Isnadi, Biramarta (PETRONAS Carigali Sdn. Bhd.) | Lee, Luong Ann (PETRONAS Carigali Sdn. Bhd.) | Ng, Sok Mooi (PETRONAS Carigali Sdn. Bhd.) | Suhaili, Ave Suhendra (PETRONAS Carigali Sdn. Bhd.) | M Nasir, Quailid Rezza (PETRONAS Carigali Sdn. Bhd.) | Sham, Hanisah (PETRONAS Carigali Sdn. Bhd.) | Puloh, Kathy Ping (PETRONAS Carigali Sdn. Bhd.) | Omar, Syahnaz (PETRONAS Carigali Sdn. Bhd.) | Saminal, Siti Nurshamshinazzatulbalqish (PETRONAS Carigali Sdn. Bhd.) | Lihin, Zul Hilmi (PETRONAS Carigali Sdn. Bhd.) | Khan, Riaz (PETRONAS Carigali Sdn. Bhd.)

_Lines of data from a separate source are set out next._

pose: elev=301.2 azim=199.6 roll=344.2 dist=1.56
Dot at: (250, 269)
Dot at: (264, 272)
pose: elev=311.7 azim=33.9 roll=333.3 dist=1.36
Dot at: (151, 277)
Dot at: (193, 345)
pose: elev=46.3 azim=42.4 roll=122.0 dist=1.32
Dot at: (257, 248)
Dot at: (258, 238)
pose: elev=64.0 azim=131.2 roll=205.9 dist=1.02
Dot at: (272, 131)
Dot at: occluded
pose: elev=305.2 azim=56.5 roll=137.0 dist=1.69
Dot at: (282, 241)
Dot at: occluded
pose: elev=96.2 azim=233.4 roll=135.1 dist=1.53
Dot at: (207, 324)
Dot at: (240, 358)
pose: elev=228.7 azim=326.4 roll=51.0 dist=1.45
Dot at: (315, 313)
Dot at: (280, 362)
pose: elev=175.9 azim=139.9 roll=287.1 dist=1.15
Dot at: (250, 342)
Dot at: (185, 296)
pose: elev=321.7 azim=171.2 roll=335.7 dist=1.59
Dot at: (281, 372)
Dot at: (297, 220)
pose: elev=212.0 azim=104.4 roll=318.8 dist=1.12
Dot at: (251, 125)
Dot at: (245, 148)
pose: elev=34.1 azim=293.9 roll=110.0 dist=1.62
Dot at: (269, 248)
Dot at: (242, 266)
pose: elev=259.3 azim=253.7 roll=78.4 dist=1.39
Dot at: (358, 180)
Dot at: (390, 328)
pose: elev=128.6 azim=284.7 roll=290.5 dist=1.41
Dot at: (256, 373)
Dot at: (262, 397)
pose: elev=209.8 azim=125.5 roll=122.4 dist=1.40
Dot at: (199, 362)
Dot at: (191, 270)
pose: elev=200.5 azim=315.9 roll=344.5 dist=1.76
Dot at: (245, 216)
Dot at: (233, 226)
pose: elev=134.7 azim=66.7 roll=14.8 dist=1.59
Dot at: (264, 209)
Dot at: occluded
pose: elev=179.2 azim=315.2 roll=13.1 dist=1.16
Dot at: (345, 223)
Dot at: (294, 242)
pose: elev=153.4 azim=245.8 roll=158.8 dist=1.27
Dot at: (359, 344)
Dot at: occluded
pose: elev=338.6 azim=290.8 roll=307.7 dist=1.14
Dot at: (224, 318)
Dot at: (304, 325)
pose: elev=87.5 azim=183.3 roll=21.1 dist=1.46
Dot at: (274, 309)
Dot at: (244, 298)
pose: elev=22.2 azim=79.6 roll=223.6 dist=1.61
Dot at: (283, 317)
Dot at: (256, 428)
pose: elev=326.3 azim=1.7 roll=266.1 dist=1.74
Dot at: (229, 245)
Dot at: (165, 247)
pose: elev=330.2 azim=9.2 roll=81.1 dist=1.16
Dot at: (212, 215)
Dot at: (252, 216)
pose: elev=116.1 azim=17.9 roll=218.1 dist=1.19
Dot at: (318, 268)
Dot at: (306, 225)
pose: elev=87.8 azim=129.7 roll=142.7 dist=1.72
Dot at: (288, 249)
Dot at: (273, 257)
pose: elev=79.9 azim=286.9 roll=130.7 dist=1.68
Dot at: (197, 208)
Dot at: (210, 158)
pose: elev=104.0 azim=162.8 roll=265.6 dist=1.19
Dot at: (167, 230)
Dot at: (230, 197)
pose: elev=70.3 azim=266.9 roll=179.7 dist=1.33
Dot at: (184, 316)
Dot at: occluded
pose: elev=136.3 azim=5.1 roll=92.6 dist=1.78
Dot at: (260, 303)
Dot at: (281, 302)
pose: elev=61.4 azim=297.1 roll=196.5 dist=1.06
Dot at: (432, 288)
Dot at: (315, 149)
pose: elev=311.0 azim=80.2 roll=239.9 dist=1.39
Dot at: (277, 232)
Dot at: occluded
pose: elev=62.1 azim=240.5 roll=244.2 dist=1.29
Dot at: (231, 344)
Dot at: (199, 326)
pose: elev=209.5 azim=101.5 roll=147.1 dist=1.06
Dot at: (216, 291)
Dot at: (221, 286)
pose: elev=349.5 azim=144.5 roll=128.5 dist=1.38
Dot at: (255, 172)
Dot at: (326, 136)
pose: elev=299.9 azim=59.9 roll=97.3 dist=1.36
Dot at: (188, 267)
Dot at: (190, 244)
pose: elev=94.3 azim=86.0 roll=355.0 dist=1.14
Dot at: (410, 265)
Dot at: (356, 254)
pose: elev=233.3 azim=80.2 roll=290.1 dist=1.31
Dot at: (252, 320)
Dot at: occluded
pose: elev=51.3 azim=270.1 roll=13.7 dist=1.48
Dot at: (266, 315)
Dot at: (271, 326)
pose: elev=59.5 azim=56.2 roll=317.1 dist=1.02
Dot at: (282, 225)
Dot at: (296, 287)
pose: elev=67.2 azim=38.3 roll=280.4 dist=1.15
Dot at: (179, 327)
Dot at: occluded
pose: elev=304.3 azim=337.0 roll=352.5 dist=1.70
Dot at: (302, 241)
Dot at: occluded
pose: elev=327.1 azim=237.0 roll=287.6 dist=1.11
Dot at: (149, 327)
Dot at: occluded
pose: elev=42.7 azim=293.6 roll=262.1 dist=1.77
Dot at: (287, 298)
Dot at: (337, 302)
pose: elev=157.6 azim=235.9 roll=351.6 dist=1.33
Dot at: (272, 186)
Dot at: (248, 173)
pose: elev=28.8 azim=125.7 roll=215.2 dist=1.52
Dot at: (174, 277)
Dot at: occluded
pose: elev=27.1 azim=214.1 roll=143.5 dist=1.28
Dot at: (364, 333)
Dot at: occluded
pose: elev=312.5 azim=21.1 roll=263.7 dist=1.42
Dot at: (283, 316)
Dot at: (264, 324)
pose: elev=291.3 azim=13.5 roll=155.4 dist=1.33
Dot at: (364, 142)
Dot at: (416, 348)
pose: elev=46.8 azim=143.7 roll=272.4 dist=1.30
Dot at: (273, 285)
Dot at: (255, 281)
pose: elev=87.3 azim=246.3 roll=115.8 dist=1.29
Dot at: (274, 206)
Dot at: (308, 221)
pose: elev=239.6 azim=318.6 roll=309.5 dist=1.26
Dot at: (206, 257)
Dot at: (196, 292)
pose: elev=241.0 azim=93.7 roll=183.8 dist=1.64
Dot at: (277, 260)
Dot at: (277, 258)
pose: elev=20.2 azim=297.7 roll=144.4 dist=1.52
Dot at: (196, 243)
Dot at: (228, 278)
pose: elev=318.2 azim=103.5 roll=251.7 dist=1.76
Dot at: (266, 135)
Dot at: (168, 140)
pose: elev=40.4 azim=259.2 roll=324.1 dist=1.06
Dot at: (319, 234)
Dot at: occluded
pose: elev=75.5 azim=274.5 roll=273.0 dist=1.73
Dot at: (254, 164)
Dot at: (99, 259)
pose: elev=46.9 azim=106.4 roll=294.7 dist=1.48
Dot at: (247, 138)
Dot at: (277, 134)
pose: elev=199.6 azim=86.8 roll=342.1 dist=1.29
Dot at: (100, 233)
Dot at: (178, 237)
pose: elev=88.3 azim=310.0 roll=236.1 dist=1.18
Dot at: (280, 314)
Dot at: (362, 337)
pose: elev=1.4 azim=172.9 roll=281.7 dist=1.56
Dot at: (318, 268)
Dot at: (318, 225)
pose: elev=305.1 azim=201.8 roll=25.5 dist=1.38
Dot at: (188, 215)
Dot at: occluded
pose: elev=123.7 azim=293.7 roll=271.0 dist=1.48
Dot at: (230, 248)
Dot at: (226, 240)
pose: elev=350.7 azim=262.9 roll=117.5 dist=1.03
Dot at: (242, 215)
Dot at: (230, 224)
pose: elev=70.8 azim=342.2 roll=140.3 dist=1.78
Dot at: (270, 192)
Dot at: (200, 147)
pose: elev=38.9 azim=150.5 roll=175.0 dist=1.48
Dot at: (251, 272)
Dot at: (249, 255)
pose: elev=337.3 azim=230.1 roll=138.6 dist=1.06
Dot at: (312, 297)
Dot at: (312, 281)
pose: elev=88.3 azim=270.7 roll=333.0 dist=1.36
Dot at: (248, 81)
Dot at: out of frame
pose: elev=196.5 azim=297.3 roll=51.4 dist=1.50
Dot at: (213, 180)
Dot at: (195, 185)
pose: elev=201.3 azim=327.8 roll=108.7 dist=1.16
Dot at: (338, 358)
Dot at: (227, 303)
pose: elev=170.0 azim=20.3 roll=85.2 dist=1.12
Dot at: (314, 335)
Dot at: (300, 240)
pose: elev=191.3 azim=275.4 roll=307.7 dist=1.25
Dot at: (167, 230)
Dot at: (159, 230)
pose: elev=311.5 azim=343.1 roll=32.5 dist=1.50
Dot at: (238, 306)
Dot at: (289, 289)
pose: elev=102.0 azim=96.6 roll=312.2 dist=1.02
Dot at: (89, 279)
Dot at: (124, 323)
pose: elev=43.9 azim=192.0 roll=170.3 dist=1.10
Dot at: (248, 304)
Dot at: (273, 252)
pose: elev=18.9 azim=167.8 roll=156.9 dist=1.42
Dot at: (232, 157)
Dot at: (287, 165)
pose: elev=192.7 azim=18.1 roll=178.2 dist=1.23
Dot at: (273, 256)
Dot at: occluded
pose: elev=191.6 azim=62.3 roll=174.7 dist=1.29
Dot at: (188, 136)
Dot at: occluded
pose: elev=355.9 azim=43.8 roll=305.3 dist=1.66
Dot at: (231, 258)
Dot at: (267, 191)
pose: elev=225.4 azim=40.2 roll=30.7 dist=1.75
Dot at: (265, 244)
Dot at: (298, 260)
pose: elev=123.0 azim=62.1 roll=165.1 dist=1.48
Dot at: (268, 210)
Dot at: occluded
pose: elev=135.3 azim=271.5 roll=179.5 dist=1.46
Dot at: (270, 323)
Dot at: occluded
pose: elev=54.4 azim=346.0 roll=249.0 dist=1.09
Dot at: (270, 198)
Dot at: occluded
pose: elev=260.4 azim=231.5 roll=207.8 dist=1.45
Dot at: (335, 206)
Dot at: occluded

Abstract The objective of this paper is to demonstrate the best practices of Topside Structural Integrity Management for an aging fleet of more than 200 platforms with about 60% of which has exceeded the design life. PETRONAS as the operator, has established a Topside Structural Integrity Management (SIM) strategy to demonstrate fitness of the offshore topside structures through a hybrid philosophy of time-based inspection with risk-based maintenance, which is in compliance to API RP2SIM (2014) inspection requirements. This paper shares the data management, methodology, challenges and value creation of this strategy. The SIM process adopted in this work is in compliance with industry standards API RP2SIM, focusing on Data-Evaluation-Strategy-Program processes. The operator HSE Risk Matrix is adopted in risk ranking of the topside structures. The main elements considered in developing the risk ranking of the topside structures are the design and assessment compliance, inspection compliance and maintenance compliance. Effective methodology to register asset and inspection data capture was developed to expedite the readiness of Topside SIM for a large aging fleet. The Topside SIM is being codified in the operator web-based tool, Structural Integrity Compliance System (SICS). Identifying major hazards for topside structures were primarily achieved via data trending post implementation of Topside SIM. It was then concluded that metal loss as the major threat. Further study on effect of metal loss provides a strong basis to move from time-based maintenance towards risk-based maintenance. Risk ranking of the assets allow the operator to prioritize resources while managing the risk within ALARP level. Current technologies such as drone and mobile inspection tools are deployed to expedite inspection findings and reporting processes. The data from the mobile inspection tool is directly fed into the web based SICS to allow reclassification of asset risk and anomalies management.